* start *
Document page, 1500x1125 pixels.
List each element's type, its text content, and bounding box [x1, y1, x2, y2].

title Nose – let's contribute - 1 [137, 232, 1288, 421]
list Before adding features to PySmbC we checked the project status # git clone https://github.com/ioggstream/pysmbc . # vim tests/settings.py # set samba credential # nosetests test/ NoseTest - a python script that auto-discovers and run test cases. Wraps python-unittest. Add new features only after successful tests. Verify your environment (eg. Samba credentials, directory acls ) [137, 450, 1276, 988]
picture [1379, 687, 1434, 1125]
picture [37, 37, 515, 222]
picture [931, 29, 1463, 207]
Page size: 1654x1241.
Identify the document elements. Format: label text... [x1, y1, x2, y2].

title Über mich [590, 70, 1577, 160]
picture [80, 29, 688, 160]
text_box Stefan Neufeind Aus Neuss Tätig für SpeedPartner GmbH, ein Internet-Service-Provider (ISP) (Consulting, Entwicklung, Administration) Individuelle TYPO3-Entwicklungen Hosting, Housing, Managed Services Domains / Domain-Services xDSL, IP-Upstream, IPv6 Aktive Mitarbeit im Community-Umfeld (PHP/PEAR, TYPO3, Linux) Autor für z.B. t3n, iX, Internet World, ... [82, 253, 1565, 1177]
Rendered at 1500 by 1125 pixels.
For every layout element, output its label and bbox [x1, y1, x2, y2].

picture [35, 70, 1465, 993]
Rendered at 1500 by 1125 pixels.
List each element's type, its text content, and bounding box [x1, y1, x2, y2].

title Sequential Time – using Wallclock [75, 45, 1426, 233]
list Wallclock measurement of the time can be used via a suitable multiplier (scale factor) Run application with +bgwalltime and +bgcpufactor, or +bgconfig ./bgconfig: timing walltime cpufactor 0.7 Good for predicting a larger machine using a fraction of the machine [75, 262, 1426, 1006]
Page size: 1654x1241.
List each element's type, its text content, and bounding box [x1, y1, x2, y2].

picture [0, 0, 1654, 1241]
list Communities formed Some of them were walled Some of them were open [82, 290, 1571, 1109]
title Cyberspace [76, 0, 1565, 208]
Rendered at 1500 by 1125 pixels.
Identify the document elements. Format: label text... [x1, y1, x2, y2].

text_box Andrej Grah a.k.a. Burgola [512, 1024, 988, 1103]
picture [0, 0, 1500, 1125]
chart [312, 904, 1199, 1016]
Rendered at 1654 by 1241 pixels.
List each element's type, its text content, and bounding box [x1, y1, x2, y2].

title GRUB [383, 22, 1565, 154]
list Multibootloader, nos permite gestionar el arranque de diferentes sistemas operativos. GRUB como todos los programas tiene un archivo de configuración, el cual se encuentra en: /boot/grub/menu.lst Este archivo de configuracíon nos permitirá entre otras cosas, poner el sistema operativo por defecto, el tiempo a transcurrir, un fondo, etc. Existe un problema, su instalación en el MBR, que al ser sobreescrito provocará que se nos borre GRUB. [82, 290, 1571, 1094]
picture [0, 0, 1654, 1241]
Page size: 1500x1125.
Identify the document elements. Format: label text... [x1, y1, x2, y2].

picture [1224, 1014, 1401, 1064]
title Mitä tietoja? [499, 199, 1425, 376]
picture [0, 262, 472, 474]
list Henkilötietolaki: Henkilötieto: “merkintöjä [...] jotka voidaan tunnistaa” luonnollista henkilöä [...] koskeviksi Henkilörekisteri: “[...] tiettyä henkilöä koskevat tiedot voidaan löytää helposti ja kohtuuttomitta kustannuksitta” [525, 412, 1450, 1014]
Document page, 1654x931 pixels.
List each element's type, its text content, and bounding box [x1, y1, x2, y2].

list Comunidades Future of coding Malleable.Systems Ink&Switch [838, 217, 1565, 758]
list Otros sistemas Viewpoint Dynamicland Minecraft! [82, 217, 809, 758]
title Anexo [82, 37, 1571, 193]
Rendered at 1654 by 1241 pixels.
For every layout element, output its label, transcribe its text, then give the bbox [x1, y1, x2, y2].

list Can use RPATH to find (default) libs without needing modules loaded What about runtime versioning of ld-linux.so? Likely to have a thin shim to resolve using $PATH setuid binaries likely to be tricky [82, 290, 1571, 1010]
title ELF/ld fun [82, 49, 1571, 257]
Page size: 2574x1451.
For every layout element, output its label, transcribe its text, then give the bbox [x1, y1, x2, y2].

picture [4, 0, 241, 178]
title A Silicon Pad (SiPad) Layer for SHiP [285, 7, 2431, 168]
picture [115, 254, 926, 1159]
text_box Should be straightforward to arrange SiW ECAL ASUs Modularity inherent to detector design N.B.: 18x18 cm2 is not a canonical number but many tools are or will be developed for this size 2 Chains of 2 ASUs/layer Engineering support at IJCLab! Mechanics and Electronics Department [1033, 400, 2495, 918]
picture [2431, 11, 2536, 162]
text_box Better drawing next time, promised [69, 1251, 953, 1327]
* end *
Written problem -
Rewrite the part of the records that opens with the line containing "Document page, 1654x931 pixels." and runs through the end of the records, changing "bounding box" to "enclosing box" and keeping everything else the same. Give only that part.

Exercise solution -
Document page, 1654x931 pixels.
List each element's type, its text content, and enclosing box [x1, y1, x2, y2].

list Comunidades Future of coding Malleable.Systems Ink&Switch [838, 217, 1565, 758]
list Otros sistemas Viewpoint Dynamicland Minecraft! [82, 217, 809, 758]
title Anexo [82, 37, 1571, 193]
Rendered at 1654 by 1241 pixels.
For every layout element, output its label, transcribe its text, then give the bbox [x1, y1, x2, y2].

list Can use RPATH to find (default) libs without needing modules loaded What about runtime versioning of ld-linux.so? Likely to have a thin shim to resolve using $PATH setuid binaries likely to be tricky [82, 290, 1571, 1010]
title ELF/ld fun [82, 49, 1571, 257]
Page size: 2574x1451.
For every layout element, output its label, transcribe its text, then give the bbox [x1, y1, x2, y2].

picture [4, 0, 241, 178]
title A Silicon Pad (SiPad) Layer for SHiP [285, 7, 2431, 168]
picture [115, 254, 926, 1159]
text_box Should be straightforward to arrange SiW ECAL ASUs Modularity inherent to detector design N.B.: 18x18 cm2 is not a canonical number but many tools are or will be developed for this size 2 Chains of 2 ASUs/layer Engineering support at IJCLab! Mechanics and Electronics Department [1033, 400, 2495, 918]
picture [2431, 11, 2536, 162]
text_box Better drawing next time, promised [69, 1251, 953, 1327]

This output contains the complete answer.